- _SELECTED EXCERPT_:
───

Folds on lists

The previous post turned out to be rather complicated. In this one, I return to much simpler matters: {\mathit{foldr}} and {\mathit{foldl}} on lists, and list homomorphisms with an associative binary operator. For simplicity, I’m only going to be discussing finite lists.

Fold right

Recall that {\mathit{foldr}} is defined as follows:

\displaystyle  \begin{array}{@{}ll} \multicolumn{2}{@{}l}{\mathit{foldr} :: (\alpha \rightarrow \beta \rightarrow \beta) \rightarrow \beta \rightarrow [\alpha] \rightarrow \beta} \\ \mathit{foldr}\;(\oplus)\;e\;[\,] & = e \\ \mathit{foldr}\;(\oplus)\;e\;(a:x) & = a \oplus \mathit{foldr}\;(\oplus)\;e\;x \end{array}

It satisfies the following universal property, which gives necessary and sufficient conditions for a function {h} to be expressible as a {\mathit{foldr}}:

\displaystyle  \begin{array}{@{}l} h = \mathit{foldr}\;(\oplus)\;e \quad\Longleftrightarrow\quad h\;[\,] = e \;\land\; h\;(a:x) = a \oplus (h\;x) \end{array}

As one consequence of the universal property, we get a fusion theorem, which states sufficient conditions for fusing a following function {g} into a {\mathit{foldr}}:

\displaystyle  \begin{array}{@{}l} g \cdot \mathit{foldr}\;(\oplus)\;e = \mathit{foldr}\; (\otimes)\;e' \quad \Longleftarrow\quad g\;e = e' \;\land\; g\;(a \oplus b) = a \otimes g\;b \end{array}

(on finite lists—infinite lists require an additional strictness condition). Fusion is an equivalence if {\mathit{foldr}\;(\oplus)\;e} is surjective. If {\mathit{foldr}\;(\oplus)\;e} is not surjective, it’s an equivalence on the range of that fold: the left-hand side implies

\displaystyle  g\;(a \oplus b) = a \otimes g\;b

only for {b} of the form {\mathit{foldr}\;(\oplus)\;e\;x} for some {x}, not for all {b}.

───

Extracted data entries
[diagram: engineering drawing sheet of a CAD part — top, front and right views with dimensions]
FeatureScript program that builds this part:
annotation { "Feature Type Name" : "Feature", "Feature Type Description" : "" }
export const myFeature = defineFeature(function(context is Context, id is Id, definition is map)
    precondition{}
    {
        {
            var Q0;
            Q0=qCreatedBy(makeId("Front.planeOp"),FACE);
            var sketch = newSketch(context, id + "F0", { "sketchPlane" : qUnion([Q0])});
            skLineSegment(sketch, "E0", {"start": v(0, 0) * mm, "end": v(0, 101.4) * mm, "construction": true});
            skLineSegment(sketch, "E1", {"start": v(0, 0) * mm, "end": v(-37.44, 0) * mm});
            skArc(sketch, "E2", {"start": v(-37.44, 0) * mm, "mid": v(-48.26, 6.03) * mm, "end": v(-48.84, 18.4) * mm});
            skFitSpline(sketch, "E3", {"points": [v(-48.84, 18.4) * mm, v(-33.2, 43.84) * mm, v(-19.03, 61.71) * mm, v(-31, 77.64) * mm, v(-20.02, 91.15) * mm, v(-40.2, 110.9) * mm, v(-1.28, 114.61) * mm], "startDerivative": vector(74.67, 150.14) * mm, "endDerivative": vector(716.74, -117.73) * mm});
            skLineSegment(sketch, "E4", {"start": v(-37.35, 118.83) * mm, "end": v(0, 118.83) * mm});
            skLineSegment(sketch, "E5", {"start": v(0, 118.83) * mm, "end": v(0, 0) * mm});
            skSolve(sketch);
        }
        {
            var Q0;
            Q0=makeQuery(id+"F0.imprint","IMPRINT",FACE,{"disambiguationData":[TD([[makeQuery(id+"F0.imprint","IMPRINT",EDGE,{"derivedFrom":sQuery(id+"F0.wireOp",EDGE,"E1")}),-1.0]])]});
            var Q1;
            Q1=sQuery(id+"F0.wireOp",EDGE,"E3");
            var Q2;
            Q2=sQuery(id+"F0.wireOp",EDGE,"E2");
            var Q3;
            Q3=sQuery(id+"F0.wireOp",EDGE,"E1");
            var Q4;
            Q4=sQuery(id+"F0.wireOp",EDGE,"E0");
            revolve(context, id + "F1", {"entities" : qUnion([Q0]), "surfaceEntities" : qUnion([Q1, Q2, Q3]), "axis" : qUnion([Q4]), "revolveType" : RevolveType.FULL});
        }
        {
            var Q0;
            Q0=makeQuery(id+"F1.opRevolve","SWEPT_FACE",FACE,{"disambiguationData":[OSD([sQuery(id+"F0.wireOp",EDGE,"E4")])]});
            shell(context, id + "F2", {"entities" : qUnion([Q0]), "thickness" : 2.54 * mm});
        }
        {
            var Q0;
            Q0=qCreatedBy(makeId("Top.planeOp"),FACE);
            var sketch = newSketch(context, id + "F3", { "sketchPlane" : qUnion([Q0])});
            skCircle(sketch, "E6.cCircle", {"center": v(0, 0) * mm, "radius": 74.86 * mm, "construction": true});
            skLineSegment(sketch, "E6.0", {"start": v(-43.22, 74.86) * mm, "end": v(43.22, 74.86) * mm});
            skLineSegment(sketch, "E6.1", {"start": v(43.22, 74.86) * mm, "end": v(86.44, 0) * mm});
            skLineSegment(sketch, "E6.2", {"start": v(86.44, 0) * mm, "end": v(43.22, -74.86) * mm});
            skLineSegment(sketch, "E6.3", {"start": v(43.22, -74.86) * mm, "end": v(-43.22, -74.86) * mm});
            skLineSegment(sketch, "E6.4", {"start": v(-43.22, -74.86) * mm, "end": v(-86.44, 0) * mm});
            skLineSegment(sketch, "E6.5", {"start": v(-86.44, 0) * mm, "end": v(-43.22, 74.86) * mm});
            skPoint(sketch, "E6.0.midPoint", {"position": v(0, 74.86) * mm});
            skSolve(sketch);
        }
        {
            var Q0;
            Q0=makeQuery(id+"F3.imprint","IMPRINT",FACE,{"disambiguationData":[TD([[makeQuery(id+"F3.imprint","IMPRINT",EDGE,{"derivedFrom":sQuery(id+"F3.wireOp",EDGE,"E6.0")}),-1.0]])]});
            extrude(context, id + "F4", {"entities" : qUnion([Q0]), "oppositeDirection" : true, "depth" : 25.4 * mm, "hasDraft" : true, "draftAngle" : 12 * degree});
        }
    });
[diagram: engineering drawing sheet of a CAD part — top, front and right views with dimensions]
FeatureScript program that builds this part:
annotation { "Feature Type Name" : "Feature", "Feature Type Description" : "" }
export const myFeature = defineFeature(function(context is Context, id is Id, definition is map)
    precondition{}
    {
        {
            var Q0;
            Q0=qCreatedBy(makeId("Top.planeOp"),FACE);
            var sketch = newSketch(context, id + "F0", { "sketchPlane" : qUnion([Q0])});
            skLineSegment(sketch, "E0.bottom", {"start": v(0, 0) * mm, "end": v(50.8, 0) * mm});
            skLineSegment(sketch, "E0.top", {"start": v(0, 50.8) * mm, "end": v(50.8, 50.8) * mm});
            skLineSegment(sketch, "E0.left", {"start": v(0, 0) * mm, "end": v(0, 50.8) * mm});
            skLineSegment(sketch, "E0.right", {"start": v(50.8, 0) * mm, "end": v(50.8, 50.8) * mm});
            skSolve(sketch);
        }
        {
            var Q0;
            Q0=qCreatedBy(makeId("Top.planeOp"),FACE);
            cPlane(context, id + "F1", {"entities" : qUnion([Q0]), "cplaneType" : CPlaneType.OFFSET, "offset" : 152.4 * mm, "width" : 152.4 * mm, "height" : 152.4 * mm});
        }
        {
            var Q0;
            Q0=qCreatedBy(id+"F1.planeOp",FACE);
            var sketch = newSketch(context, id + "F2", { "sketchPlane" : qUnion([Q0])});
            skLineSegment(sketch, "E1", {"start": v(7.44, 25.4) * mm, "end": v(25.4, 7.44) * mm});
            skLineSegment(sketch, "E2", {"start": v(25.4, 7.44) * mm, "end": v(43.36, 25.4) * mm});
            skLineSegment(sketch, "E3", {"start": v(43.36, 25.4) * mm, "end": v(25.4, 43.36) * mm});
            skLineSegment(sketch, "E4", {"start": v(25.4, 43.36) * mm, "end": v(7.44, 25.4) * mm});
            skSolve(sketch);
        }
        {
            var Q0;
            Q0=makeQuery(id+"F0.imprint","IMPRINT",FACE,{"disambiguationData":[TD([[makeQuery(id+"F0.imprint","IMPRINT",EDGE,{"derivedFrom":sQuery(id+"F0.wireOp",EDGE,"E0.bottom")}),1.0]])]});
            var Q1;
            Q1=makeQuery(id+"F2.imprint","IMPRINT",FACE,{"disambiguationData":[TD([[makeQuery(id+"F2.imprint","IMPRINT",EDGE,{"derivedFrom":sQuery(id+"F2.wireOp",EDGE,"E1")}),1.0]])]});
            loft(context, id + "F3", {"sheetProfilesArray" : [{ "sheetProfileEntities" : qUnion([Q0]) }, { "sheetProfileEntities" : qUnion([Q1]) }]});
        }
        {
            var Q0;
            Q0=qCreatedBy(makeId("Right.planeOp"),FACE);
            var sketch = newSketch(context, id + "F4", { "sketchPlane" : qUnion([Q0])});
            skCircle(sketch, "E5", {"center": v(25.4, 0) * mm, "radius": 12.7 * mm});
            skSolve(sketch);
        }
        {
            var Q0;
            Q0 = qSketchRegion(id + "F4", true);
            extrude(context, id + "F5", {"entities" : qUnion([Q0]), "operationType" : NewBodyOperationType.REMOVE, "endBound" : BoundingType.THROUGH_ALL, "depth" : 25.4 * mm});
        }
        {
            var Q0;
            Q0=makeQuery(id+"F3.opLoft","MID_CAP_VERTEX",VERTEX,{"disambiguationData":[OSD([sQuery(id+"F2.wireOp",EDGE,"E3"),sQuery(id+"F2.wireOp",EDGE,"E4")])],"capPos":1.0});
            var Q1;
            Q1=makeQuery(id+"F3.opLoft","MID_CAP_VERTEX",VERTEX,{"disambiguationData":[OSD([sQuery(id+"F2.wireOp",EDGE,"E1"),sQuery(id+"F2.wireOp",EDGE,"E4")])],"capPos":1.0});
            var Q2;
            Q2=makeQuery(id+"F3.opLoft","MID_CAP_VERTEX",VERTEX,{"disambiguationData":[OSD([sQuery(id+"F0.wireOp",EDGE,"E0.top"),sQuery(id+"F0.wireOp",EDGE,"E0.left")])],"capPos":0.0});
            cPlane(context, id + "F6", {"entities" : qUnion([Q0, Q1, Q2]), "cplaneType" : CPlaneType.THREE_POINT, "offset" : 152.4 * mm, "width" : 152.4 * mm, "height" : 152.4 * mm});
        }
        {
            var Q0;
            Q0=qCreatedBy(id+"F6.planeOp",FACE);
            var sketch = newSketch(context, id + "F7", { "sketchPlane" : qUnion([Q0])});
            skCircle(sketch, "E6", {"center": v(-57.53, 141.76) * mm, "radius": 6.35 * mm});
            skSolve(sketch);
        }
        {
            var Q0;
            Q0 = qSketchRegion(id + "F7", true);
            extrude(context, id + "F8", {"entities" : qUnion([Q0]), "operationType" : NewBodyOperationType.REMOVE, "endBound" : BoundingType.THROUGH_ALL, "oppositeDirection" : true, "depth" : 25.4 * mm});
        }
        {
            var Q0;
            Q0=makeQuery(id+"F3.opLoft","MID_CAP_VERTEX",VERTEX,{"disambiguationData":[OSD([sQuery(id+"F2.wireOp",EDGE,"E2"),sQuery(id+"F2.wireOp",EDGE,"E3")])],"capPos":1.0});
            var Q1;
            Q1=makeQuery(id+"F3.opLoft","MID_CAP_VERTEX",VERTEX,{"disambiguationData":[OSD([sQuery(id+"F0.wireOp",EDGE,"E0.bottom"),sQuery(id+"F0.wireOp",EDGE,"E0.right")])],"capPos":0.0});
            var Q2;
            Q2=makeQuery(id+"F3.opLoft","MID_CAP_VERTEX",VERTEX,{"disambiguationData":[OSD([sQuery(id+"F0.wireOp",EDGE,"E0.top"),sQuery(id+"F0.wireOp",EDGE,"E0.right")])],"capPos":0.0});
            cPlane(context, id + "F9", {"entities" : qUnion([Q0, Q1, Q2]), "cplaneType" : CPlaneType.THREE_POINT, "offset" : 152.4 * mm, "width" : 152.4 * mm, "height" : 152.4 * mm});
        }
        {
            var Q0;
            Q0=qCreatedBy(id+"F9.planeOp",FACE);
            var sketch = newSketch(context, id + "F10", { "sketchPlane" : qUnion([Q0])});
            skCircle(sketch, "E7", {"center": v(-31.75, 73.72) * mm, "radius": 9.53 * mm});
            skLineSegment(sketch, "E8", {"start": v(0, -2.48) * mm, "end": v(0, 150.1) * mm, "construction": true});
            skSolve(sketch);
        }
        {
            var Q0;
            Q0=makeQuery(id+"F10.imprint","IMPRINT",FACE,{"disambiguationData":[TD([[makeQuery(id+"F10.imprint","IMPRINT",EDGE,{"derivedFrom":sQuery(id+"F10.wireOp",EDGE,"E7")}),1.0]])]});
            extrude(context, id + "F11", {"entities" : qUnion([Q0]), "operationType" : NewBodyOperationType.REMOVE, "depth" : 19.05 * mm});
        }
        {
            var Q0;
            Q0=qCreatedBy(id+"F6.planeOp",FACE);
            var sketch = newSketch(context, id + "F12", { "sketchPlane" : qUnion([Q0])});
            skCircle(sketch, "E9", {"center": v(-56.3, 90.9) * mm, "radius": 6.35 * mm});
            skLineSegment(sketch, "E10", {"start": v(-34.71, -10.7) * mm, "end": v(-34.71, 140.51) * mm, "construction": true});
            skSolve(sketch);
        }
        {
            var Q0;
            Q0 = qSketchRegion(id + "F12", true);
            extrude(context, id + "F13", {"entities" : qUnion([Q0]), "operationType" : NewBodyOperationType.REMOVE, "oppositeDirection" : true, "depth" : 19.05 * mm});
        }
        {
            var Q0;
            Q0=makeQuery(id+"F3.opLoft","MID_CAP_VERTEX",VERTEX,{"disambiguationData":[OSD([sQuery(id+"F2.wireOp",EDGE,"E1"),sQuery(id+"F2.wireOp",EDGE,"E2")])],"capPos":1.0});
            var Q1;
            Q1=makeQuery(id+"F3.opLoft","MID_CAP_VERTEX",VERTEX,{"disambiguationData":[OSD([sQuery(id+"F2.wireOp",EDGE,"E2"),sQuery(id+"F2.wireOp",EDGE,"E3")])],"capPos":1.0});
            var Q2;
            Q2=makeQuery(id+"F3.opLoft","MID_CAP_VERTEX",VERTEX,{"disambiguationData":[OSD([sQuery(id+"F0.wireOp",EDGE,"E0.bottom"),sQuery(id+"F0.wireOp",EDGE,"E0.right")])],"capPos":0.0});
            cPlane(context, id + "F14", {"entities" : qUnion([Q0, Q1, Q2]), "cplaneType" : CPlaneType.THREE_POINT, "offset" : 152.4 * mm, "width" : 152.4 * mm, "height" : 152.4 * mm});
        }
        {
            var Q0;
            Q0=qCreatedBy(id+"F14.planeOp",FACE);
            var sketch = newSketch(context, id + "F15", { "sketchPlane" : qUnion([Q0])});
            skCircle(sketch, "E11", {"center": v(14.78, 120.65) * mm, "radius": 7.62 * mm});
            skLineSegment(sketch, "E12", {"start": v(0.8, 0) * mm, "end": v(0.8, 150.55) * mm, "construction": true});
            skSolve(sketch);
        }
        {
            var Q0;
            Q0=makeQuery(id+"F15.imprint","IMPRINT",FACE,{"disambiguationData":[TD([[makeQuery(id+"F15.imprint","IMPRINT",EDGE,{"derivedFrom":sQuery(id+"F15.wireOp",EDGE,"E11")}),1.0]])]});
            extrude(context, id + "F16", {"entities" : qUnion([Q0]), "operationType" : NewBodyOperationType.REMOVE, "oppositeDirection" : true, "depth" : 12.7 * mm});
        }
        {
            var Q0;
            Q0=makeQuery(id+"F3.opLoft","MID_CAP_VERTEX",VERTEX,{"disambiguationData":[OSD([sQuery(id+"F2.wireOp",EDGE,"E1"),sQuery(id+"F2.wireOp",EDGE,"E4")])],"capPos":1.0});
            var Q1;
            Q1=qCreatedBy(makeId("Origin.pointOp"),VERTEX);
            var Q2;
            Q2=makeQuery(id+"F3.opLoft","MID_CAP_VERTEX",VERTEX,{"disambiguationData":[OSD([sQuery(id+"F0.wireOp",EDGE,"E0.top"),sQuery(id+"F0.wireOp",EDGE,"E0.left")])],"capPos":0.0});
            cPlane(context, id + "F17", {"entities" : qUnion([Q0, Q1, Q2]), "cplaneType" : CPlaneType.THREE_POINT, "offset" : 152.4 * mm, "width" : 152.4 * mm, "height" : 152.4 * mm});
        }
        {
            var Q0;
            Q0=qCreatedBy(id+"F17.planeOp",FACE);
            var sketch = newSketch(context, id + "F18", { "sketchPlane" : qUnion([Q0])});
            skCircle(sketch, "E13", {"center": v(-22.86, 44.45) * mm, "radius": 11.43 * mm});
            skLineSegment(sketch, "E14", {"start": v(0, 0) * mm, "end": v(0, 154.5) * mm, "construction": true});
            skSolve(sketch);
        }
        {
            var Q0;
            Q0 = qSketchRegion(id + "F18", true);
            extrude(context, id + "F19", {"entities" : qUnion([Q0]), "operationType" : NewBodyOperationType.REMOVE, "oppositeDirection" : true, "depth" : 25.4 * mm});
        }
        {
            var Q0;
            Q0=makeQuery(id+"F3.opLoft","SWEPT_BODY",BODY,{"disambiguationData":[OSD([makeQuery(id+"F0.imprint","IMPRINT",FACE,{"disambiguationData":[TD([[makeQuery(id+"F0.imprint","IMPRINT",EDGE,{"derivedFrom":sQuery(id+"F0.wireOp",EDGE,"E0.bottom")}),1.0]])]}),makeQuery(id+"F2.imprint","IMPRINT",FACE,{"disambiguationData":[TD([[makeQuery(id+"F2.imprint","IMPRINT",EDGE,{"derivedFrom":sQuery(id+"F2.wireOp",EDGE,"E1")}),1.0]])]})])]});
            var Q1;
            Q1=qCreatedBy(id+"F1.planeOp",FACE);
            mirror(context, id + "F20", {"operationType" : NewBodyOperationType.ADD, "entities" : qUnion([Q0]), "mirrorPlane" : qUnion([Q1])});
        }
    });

───

- _REQUESTS_:
[1] Quote the passage of the post on folds on lists starting at "Folds on lists" and ending at "discussing finite lists.".
[2] Reproduce the lines of the records starting at the beginning of the records and ending at the line containing "v(-48.26, 6.03) *", with "myFeature" changed to "revolvedPart" and everything else unchanged. Give only those lines.

- _SOLUTIONS IN ORDER_:
[1]
Folds on lists

The previous post turned out to be rather complicated. In this one, I return to much simpler matters: {\mathit{foldr}} and {\mathit{foldl}} on lists, and list homomorphisms with an associative binary operator. For simplicity, I’m only going to be discussing finite lists.

[2]
[diagram: engineering drawing sheet of a CAD part — top, front and right views with dimensions]
FeatureScript program that builds this part:
annotation { "Feature Type Name" : "Feature", "Feature Type Description" : "" }
export const revolvedPart = defineFeature(function(context is Context, id is Id, definition is map)
    precondition{}
    {
        {
            var Q0;
            Q0=qCreatedBy(makeId("Front.planeOp"),FACE);
            var sketch = newSketch(context, id + "F0", { "sketchPlane" : qUnion([Q0])});
            skLineSegment(sketch, "E0", {"start": v(0, 0) * mm, "end": v(0, 101.4) * mm, "construction": true});
            skLineSegment(sketch, "E1", {"start": v(0, 0) * mm, "end": v(-37.44, 0) * mm});
            skArc(sketch, "E2", {"start": v(-37.44, 0) * mm, "mid": v(-48.26, 6.03) * mm, "end": v(-48.84, 18.4) * mm});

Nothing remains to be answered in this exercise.